─── Provided records ───

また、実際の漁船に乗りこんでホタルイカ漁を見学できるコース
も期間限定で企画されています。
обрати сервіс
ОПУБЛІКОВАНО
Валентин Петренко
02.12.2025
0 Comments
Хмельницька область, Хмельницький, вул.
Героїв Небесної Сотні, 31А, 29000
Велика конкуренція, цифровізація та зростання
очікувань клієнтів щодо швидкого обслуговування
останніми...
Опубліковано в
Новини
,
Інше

───
─── Provided records ───

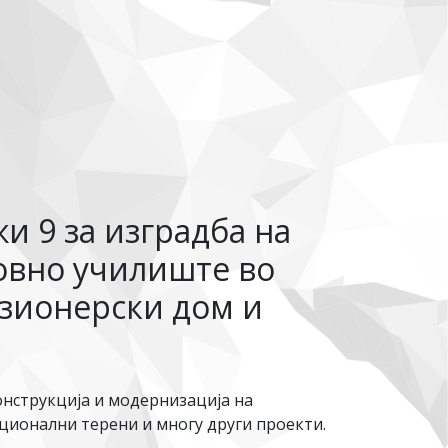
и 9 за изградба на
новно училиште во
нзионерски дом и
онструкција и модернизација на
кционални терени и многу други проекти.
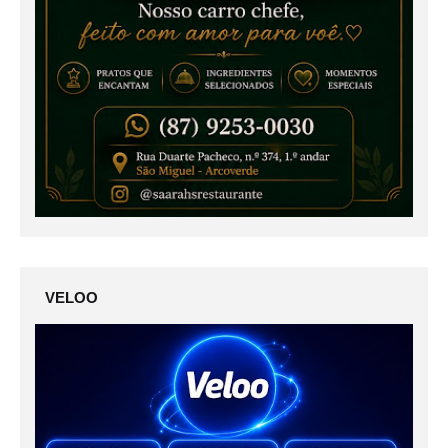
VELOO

───

# [Work instruction]
State how many lines in the items contain the string "обслуговування", treating uppercase and lowercase as distinct, and give only the number.

# [Finished task]
1